3. Quels sont les marchés visés ?

Le texte révèle que les négociateurs européens ont fait de l’accès aux ressources naturelles une priorité majeure avec l’ouverture des marchés publics et des services canadiens. « Les Européens pourront obtenir un accès aux marchés publics dans des provinces, des municipalités, à l’avantage de leurs puissantes compagnies de services, qu’il sera difficile de concurrencer », note Claude Vaillancourt. L’AECG « contraindra le Canada à privatiser ses télécommunications et la gestion de son eau, et ce alors même que l’Union européenne a entamé des recours contre la loi sur l’énergie verte de l’Ontario et contre la décision de la Cour suprême du Canada d’août 2004 relative au monopole de Postes Canada », explique l’eurodéputée Marie-Christine Vergiat. Un négociateur québécois a confirmé que la culture était aussi sur la table des négociations, en contradiction avec les engagements pris par le Canada et l’UE dans le cadre de la Convention pour la protection et la promotion de la diversité des expressions culturelles. Aucune clause sociale, en particulier sur les conditions de travail, n’est prévue dans l’AECG. La protection de l’environnement est aussi la grande absente du texte.

4. Comment l’agriculture sera-t-elle mise en concurrence ?

## Énoncé
Dans l'extrait sur les marchés visés par l'AECG, quels deux domaines le Canada serait-il contraint de privatiser selon Marie-Christine Vergiat ? Les entrées n'ont aucun rôle dans ce travail.

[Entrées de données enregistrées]

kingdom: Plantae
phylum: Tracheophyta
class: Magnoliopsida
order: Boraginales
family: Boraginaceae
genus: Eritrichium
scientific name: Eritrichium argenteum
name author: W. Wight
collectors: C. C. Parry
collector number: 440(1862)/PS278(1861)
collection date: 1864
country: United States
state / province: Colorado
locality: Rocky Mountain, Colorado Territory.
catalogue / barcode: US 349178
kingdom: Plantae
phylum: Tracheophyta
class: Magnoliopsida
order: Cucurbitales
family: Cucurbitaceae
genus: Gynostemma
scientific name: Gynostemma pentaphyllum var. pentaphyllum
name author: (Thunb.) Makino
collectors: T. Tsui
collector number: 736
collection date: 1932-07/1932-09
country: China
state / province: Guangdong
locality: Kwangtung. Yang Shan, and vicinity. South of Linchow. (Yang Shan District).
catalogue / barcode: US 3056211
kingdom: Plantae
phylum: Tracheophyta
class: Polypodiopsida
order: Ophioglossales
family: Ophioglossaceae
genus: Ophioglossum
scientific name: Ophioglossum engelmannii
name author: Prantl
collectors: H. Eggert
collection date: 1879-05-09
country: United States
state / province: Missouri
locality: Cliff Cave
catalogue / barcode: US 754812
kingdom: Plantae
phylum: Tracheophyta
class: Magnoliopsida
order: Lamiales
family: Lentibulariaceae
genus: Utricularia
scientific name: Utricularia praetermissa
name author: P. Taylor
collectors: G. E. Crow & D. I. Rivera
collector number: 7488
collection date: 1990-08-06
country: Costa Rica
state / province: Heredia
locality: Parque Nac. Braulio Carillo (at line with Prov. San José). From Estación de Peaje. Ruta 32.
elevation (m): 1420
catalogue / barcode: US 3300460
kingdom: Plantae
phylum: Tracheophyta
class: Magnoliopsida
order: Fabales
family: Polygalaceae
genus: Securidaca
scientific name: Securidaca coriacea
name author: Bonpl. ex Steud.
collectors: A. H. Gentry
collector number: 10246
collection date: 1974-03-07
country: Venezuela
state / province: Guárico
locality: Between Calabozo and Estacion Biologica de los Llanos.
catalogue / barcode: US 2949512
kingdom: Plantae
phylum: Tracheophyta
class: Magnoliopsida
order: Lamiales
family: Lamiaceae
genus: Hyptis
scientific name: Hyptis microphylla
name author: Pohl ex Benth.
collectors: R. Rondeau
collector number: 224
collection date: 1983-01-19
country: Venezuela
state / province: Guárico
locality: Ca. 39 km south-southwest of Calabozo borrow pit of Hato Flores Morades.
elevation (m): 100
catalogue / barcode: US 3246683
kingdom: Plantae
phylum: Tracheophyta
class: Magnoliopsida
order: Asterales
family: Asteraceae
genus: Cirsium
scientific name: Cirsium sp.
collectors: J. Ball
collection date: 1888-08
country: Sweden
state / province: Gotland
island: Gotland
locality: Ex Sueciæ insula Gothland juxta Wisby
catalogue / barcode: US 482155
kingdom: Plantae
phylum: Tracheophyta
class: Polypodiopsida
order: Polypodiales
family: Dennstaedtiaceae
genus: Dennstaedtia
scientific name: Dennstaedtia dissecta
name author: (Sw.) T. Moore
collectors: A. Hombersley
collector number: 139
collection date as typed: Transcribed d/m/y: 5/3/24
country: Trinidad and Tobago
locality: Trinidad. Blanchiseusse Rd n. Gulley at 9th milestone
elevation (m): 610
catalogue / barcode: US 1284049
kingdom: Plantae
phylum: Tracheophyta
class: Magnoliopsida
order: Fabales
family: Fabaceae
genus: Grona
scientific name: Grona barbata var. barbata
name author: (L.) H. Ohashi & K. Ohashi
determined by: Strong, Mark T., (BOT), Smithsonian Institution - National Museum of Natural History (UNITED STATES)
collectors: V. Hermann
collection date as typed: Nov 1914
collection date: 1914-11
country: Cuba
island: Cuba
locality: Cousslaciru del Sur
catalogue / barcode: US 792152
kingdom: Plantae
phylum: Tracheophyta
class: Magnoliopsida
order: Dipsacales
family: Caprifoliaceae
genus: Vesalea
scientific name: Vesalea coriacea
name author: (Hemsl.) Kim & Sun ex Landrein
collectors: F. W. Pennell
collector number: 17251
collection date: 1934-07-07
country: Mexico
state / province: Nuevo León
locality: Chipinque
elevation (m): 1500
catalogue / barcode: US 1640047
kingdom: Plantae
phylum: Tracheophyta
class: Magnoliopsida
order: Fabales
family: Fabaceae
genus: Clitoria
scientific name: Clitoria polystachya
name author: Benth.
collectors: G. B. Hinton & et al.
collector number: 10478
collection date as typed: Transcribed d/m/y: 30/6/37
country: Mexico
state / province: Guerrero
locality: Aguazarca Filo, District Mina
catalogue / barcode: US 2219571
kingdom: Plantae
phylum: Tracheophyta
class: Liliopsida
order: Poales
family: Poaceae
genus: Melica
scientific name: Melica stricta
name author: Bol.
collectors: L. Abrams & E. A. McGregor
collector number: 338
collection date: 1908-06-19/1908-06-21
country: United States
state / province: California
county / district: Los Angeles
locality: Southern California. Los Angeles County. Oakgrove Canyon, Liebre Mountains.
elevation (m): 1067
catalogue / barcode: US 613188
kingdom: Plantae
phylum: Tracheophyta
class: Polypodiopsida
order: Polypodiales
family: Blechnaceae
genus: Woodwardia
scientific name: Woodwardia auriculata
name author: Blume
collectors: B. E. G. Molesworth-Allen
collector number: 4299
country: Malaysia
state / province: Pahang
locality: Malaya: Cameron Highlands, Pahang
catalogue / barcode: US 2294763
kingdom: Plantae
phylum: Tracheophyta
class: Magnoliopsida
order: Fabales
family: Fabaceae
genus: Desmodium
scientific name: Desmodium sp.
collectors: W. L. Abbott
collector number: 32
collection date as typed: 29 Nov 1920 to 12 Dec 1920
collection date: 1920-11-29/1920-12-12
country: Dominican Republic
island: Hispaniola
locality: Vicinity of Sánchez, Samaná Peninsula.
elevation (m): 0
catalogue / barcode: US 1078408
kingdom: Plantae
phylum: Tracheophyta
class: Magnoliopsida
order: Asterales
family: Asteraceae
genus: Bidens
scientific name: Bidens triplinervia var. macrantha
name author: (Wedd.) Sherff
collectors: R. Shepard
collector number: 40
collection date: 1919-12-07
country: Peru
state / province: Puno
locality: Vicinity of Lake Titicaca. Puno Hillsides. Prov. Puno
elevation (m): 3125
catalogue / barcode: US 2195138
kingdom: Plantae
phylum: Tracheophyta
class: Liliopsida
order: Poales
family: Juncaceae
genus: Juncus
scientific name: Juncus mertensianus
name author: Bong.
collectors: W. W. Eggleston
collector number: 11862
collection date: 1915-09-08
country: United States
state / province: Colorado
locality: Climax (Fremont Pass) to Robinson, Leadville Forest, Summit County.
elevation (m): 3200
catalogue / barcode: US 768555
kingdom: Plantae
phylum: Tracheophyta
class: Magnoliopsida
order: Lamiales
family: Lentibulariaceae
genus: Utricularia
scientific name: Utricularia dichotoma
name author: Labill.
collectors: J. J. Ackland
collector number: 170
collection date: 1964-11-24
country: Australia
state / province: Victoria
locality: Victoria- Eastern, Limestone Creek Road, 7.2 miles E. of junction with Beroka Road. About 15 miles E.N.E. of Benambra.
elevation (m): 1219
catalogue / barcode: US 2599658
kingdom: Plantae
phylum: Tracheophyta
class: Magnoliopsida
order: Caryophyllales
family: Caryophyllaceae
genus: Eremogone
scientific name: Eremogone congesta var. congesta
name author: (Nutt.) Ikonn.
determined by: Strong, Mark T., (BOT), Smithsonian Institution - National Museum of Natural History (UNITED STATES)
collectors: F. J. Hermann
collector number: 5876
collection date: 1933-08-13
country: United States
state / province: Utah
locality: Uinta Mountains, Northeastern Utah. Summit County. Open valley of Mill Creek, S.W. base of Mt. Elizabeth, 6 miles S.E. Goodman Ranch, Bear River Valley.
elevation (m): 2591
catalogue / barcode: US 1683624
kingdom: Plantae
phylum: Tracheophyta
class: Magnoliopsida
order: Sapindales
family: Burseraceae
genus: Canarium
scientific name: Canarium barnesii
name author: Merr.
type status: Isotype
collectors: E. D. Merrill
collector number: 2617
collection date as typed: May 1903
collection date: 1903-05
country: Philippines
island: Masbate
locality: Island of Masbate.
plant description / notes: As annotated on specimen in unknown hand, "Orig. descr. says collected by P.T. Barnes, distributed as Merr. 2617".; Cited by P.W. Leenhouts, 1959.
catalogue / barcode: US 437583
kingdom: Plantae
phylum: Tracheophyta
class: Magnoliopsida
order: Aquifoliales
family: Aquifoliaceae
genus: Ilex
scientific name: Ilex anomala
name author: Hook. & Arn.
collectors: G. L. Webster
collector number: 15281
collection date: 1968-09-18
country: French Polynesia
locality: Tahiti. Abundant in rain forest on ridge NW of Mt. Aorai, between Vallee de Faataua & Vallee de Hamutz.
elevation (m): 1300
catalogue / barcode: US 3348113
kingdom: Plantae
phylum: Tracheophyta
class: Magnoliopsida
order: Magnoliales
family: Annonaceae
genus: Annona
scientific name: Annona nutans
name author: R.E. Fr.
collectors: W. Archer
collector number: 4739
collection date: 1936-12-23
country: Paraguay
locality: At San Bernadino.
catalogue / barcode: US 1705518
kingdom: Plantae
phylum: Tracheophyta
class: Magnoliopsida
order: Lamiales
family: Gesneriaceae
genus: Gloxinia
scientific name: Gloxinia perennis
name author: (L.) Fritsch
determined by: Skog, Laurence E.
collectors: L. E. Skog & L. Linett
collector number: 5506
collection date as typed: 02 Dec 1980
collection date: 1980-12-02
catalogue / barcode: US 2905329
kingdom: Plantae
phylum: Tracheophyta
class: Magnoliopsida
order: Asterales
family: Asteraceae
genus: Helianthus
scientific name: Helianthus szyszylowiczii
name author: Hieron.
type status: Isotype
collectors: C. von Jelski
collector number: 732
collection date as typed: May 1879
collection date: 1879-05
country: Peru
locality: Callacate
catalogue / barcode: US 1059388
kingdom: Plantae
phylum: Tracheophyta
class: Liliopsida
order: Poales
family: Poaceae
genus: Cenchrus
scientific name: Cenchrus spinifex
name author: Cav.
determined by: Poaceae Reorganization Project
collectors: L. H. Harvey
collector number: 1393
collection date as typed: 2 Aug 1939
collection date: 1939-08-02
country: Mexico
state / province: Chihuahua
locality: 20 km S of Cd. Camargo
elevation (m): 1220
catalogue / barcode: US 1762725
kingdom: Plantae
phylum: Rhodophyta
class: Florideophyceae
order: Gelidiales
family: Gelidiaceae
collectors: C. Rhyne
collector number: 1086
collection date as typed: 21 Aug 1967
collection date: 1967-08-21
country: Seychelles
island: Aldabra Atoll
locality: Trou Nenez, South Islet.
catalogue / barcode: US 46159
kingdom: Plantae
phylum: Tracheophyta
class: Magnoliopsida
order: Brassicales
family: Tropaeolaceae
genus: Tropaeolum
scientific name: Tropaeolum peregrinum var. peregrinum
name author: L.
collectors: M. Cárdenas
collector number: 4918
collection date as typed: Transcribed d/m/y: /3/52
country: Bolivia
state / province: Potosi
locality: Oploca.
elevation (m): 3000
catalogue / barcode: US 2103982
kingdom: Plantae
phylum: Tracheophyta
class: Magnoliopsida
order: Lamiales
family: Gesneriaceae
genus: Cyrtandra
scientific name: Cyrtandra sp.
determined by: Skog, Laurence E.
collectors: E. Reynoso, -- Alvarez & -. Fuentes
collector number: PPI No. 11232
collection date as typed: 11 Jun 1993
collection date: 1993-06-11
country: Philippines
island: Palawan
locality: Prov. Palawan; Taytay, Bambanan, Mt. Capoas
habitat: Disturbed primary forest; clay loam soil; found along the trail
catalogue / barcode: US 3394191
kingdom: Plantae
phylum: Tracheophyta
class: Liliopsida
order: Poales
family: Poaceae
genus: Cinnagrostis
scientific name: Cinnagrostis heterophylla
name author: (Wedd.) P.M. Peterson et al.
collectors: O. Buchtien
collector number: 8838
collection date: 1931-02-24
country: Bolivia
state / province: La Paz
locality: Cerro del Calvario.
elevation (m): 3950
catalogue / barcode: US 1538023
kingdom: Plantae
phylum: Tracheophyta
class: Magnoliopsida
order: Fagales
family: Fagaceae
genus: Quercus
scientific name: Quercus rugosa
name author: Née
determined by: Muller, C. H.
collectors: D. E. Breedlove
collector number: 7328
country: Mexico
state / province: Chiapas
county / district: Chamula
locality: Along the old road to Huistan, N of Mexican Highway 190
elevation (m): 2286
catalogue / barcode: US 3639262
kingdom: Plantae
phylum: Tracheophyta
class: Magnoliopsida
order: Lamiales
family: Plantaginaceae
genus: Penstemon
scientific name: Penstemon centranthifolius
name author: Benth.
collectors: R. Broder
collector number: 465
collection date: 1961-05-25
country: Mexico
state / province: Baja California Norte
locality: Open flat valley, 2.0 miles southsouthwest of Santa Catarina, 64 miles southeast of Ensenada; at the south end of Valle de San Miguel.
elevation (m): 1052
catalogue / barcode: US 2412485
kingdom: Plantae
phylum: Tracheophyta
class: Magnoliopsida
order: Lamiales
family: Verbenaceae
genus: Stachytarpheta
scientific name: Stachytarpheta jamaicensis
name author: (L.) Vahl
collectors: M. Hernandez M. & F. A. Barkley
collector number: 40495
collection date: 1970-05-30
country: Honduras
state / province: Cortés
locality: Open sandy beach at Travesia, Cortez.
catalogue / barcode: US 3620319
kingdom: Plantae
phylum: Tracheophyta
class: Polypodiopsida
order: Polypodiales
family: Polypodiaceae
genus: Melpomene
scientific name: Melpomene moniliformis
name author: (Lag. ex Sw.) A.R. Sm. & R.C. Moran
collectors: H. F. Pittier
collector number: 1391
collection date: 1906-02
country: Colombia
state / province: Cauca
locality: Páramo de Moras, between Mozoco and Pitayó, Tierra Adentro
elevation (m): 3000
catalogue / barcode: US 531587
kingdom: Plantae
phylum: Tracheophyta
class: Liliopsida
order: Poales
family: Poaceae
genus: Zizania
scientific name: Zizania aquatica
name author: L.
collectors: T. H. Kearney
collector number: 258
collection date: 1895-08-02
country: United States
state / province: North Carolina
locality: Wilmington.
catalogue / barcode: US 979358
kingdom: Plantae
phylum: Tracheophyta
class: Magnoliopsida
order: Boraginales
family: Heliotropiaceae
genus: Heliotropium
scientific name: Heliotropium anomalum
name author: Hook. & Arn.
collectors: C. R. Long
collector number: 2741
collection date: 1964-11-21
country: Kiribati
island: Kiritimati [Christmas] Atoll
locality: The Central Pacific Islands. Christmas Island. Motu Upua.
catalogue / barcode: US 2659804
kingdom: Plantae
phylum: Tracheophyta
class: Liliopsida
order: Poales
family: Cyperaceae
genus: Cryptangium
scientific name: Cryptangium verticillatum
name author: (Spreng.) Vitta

## Réponse finale
Ses télécommunications et la gestion de son eau.